§ **TEXT SHOWN**:
-=-=-

KANDINSKY: As you just showed through the image of the line form there are two poles.
"Those two poles open two roads which lead finally to one goal. Between these two poles lie many combinations of different harmonies of the abstract with the real.
Both of these elements were always present in art, where they were to be designated as the 'purely artistic' and the 'objective'. The first expressed itself in the second, whereby the second served the first. It was a varied balancing which apparently sought to achieve the acme of the ideal in absolute equilibrium.
And it seems today that one no longer finds a goal in this ideal, ... Art has apparently put an end to the pleasant supplementing of the abstract with the objective -and conversely.
On the one hand, the diverting support in the objective is taken away from the abstract, and the observer feels himself floating in the air. One says: art is losing its footing. On the other hand, the diverting idealization in the abstract (the 'artistic' element) is taken away from the objective, and the observer feels nailed to the floor. One says: art is losing its ideal. These reproaches grow from inadequately developed feeling. The practice of giving the most attention to form, and the behavior of the observer which springs from that -that is, the clinging to the usual form of equilibrium- are the blinding forces which leave no clear path to free feeling.
... The 'artistic' brought to the minimum, must be recognized here as the most strongly working abstract.
... The 'objective' brought to the minimum, must be recognized in the abstraction as the most strongly working reality.
Here we have touched one of the most essential laws: the external magnifying of a means of expression leads in certain circumstances, to the diminishing of the internal power of the same." And the opposite is also true, the external reduction of a means of expression leads in certain circumstances, to the increase of the internal power of the same.
"Thus we finally see: if in the great realism, reality appears strikingly large and the abstract strikingly small and if in the great abstraction this relation seems to be reversed, in the last analysis (= aim) the two poles equal each other. Between these two antipodes the sign of equality can be placed:
Realism = Abstraction
Abstraction = Realism
The greatest external difference turns into the greatest internal equality.
... "As a matter of principle it has no significance at all whether a real or abstract form is used by the artist. Since both forms are internally equal the choice muist be left to the artist, who must know best himself by which means he can materialize most clearly the content of his art. Abstractly put: in principle, there is no question of form."
LAODAN: You say that “form is the outer expression of the inner content” and you also say that “one must approach (artist) a work in such a way that the form has an effect on the soul. And through the form, the content (spirit, inner resonnance). Otherwise one elevates the relative to the absolute”.

-=-=-

§ **PROBLEM TO SOLVE**:
Pick up the dialogue on abstraction and realism after its last line and carry it forward.

Figure understanding tasks:

-=-=-

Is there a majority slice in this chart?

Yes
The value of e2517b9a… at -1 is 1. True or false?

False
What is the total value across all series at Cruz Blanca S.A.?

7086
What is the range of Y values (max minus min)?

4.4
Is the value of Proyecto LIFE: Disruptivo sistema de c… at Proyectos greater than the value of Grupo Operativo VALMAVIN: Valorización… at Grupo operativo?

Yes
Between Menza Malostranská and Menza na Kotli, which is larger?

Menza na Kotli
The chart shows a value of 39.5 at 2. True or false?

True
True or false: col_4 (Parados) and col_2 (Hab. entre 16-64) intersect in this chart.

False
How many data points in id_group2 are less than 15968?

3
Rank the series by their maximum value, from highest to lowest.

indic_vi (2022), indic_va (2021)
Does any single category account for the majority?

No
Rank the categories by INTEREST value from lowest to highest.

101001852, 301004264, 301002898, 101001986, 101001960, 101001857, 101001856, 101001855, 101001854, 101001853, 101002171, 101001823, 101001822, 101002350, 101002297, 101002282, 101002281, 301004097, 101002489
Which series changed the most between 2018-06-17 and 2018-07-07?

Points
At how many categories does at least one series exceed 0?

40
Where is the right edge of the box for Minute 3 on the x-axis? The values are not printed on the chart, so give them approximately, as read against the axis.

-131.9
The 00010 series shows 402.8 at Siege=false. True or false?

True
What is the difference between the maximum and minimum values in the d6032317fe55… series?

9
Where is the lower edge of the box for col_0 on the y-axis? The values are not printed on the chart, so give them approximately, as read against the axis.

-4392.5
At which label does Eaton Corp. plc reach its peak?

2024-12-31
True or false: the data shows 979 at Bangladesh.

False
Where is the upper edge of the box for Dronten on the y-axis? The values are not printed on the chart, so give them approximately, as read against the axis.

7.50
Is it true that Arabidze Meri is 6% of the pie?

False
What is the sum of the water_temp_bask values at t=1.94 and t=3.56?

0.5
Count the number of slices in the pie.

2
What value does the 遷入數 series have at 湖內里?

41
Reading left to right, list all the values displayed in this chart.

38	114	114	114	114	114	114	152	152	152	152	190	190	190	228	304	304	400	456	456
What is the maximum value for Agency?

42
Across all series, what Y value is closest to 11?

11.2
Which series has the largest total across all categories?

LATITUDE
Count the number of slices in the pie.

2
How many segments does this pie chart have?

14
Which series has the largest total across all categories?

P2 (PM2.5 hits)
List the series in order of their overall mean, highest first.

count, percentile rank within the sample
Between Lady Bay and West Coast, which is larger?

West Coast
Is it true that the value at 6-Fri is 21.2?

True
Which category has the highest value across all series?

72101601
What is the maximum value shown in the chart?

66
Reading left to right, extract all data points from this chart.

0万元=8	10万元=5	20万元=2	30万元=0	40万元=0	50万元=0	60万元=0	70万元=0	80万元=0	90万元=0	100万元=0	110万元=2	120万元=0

-=-=-

§ **EXPECTED ANSWER**:
We know for a fact that within a society ideas, values and beliefs are permanently changing. Seen through the window on our present, it is absolutely clear that science and technology are presently the leading force driving change. This change should thus reflect in the content of art works. And because form is the exterior aspect of content, art forms should be changing at the rhythm of content changes. How do you understand this dynamic of change?
KANDINSKY: As joy, as happiness, as fullfillment.
"The joy of life is the irresistible, constant victory of the new value. This victory proceeds slowly. The new value conquers the people quite gradually. And when it becomes undoubtable in many eyes, this value, which was absolutely necessary today, will be turned into a wall -a wall which is erected against tomorrow.
The changing of the new value (of the fruit of freedom) into a petrified form (a wall against freedom) is the work of the black hand.
The whole evolution, that is to say, the inner development and the outer culture, is then a shifting of the barriers. The barriers are constantly created from new values which have overthrown the old barriers.
Thus one sees that basically the new value is not the most important, but rather the spirit which has revealed itself in this value. And further, the freedom necessary for the revelations.
Thus one sees that the absolute is not to be sought in the form (materialism). The form is always bound to its time, is relative, since it is nothing more than the means necessary today in which today's revelation manifests itself, resounds.
The resonnance is then the soul of the form which can only become alive through the resonnance and which works from within to without."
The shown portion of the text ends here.